The Los Angeles Catholic Worker (LACW) is part of the international Catholic Worker movement, which was founded in 1933 by Dorothy Day and Peter Maurin in New York City during the Great Depression. The Movement is gospel-centered and founded on Anarchism principles, with its primary focus “to comfort the afflicted and afflict the comfortable,” and enflesh Jesus’ teachings, specifically, as recorded in Matthew 25:31-46, which are referred to as the Corporal Works of Mercy: feed the hungry; give water to the thirsty; clothe the naked; shelter the homeless; visit the sick and imprisoned; bury the dead; give alms to the poor. And the Spiritual Works of Mercy, which are acts of compassion: instruct; advise; admonish; comfort; forgive; bear wrongs patiently; and pray for the living and dead, as well as to follow the Church’s Social Teachings. The Catholic Worker is a way of life
The LACW, founded in 1970, has two locations: one is its community house in Boyle Heights, three miles east of downtown, and its soup kitchen and service center in the Skid Row district, slightly southeast of the heart of downtown. In contrast to many conservative Evangelical missions/shelters and tax-exempt nonprofit organizations located within the 50 square block skid row area, the LACW identifies as a “personalist,” deliberately non-institutional community that operates a free soup kitchen (known as the Hippie Kitchen) that serves more than 3,000 hot meals each week, as well as a service center that provides dental care, foot care, toiletries, shopping carts, and mail service for the unhoused. The LACW does not solicit or accept corporate or government funding, grants, or funding from the institutional church. Our sole source of income is individual donations, and it is not a 501(c).(3) nonprofit corporation.

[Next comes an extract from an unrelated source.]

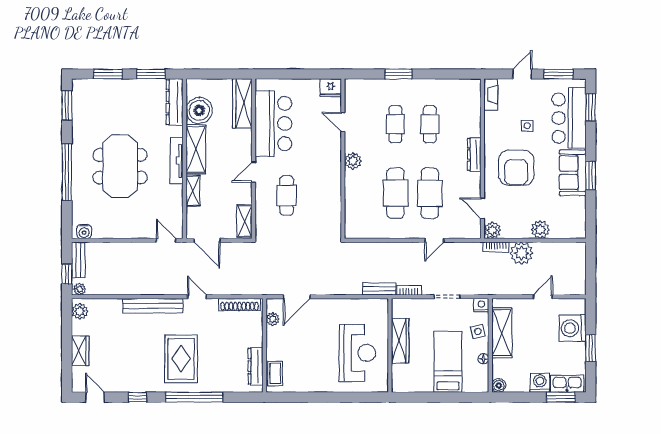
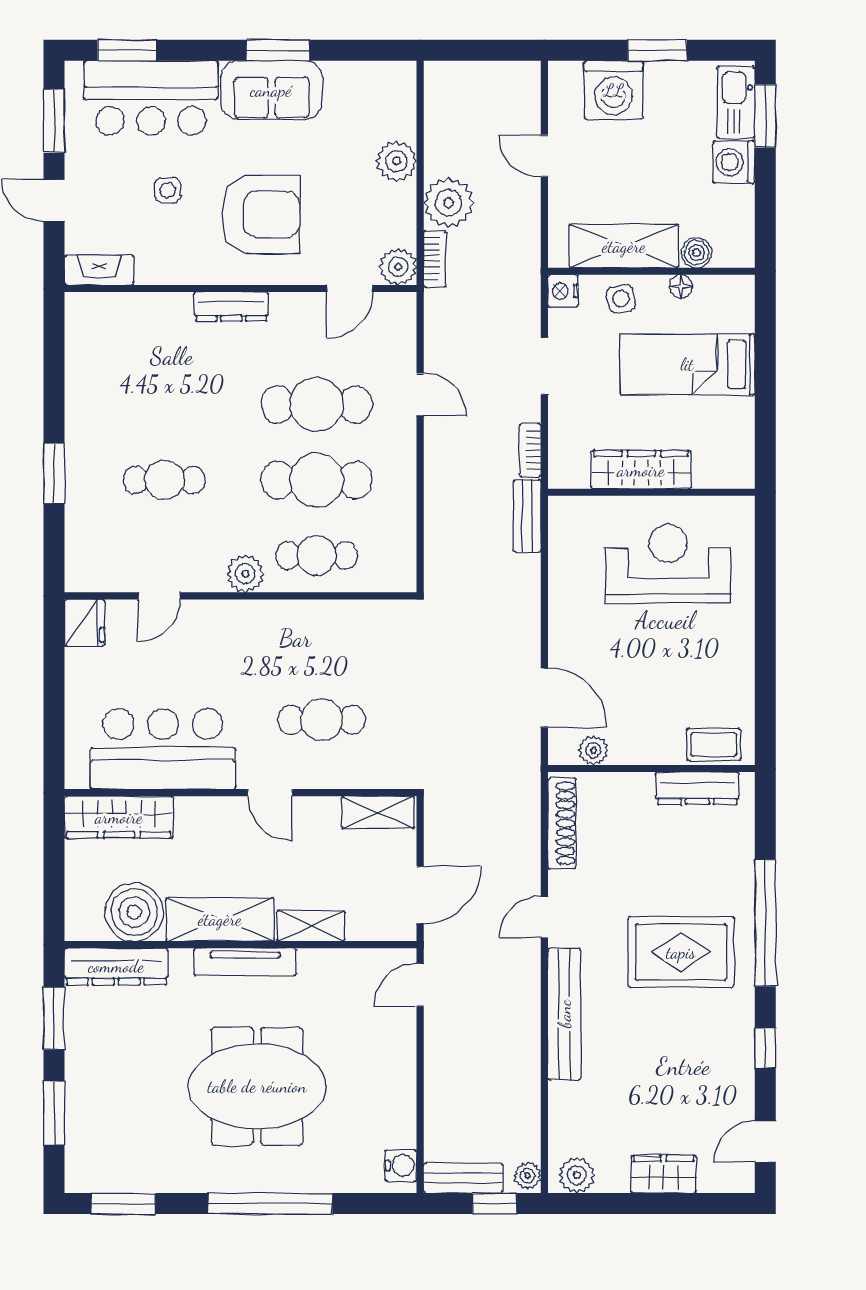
cafe table: (430, 124) -> (317, 556), moved
boiler: (499, 385) -> (697, 253), moved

Full-time LACW community members live together in the Boyle Heights location (known as the Ammon Hennacy House of Hospitality) along with formally unhoused people from Skid Row. House guests can spend anywhere from a day to the longest resident guest, 20+ years. There is no board of directors, CEO, or professional staff. All full-time members receive room and board, transportation, and a $25 a week stipend. However, there is no health care plan or retirement program.
Unlike other Skid Row service organizations, the LACW attempts to take a prophetic stand for and with the poor and unhoused in opposition to the city, police, and business community, and thus periodically engages in various nonviolent demonstrations/protests and acts of civil disobedience in opposition to the city’s punitive policies toward the poor, mostly people of color.
The LACW’s prophetic stand as a resistance community is also validated in our regular vigils, demonstrations/protests, and nonviolent direct action campaigns in opposition to war and militarism, which not only oppress the poor in foreign lands but robs our domestic poor of essential resources as well. We also stand against this nation’s harsh immigration policies, racial injustices, economic inequality, climate emergency, and capital punishment.